■ **Task**
Copy each line of the material in which the word "numpy" appears.

■ **Available data**

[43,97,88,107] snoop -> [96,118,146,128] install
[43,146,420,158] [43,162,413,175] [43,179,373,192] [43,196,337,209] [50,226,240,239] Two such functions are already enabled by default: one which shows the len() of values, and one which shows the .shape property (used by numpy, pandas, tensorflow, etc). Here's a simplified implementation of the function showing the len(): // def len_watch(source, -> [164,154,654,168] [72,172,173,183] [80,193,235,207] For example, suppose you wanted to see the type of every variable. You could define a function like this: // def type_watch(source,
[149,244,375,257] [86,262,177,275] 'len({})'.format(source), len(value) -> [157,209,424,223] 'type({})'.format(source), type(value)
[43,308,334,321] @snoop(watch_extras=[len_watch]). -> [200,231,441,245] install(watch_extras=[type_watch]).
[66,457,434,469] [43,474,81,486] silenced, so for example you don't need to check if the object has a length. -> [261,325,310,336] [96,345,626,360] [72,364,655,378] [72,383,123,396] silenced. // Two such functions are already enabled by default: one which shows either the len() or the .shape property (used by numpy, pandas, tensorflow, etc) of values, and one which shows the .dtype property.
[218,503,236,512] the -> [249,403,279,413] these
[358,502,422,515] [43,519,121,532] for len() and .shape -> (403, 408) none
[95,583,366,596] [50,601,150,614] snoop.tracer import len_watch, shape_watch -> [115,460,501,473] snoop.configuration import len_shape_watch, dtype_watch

* * *

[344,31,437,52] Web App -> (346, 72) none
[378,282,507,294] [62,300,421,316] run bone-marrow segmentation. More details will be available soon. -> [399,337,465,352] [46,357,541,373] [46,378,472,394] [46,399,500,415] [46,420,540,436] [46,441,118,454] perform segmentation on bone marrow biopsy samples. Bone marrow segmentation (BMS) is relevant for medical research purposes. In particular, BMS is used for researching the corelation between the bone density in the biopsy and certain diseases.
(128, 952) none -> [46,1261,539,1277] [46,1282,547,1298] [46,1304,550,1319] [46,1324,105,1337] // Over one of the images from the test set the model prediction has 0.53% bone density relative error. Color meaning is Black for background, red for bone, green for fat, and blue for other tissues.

■ **Finished exercise**
[43,146,420,158] [43,162,413,175] [43,179,373,192] [43,196,337,209] [50,226,240,239] Two such functions are already enabled by default: one which shows the len() of values, and one which shows the .shape property (used by numpy, pandas, tensorflow, etc). Here's a simplified implementation of the function showing the len(): // def len_watch(source, -> [164,154,654,168] [72,172,173,183] [80,193,235,207] For example, suppose you wanted to see the type of every variable. You could define a function like this: // def type_watch(source,
[66,457,434,469] [43,474,81,486] silenced, so for example you don't need to check if the object has a length. -> [261,325,310,336] [96,345,626,360] [72,364,655,378] [72,383,123,396] silenced. // Two such functions are already enabled by default: one which shows either the len() or the .shape property (used by numpy, pandas, tensorflow, etc) of values, and one which shows the .dtype property.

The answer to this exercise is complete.